Stored data entries:
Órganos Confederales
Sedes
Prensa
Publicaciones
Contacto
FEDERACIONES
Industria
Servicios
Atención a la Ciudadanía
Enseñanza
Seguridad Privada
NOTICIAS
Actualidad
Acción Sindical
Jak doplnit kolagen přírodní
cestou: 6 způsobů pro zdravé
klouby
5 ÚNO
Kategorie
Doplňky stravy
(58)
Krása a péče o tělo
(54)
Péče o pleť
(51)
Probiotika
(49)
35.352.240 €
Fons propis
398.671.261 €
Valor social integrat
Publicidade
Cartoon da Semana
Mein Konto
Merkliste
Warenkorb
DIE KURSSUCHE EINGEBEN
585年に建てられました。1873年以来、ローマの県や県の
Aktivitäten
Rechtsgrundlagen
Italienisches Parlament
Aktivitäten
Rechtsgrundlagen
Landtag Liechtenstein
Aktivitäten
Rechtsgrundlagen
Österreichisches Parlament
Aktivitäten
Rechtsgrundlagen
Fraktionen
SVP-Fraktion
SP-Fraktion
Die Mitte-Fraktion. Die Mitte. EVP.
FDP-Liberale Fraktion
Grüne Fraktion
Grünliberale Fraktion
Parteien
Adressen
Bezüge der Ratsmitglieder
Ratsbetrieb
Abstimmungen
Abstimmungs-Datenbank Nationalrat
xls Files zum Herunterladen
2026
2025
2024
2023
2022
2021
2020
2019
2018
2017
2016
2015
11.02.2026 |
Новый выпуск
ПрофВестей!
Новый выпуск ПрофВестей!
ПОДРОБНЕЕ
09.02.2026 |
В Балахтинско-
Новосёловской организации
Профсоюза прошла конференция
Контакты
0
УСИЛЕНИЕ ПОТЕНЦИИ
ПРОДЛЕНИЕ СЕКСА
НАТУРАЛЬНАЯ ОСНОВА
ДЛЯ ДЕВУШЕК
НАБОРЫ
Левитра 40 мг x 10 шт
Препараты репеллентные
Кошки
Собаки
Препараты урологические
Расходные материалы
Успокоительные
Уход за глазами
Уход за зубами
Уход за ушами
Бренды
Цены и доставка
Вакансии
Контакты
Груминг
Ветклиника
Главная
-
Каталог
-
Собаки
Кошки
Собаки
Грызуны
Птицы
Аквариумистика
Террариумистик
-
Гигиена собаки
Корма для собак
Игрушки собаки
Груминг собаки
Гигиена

---

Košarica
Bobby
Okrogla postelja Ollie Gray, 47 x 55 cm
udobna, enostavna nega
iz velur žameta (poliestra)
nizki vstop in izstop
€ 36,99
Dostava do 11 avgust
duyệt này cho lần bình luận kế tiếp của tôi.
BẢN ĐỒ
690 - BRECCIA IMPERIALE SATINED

(WHAT IS NEEDED):
Every line of the records that includes the word "выпуск" should be gathered.

(RESULT):
Новый выпуск
Новый выпуск ПрофВестей!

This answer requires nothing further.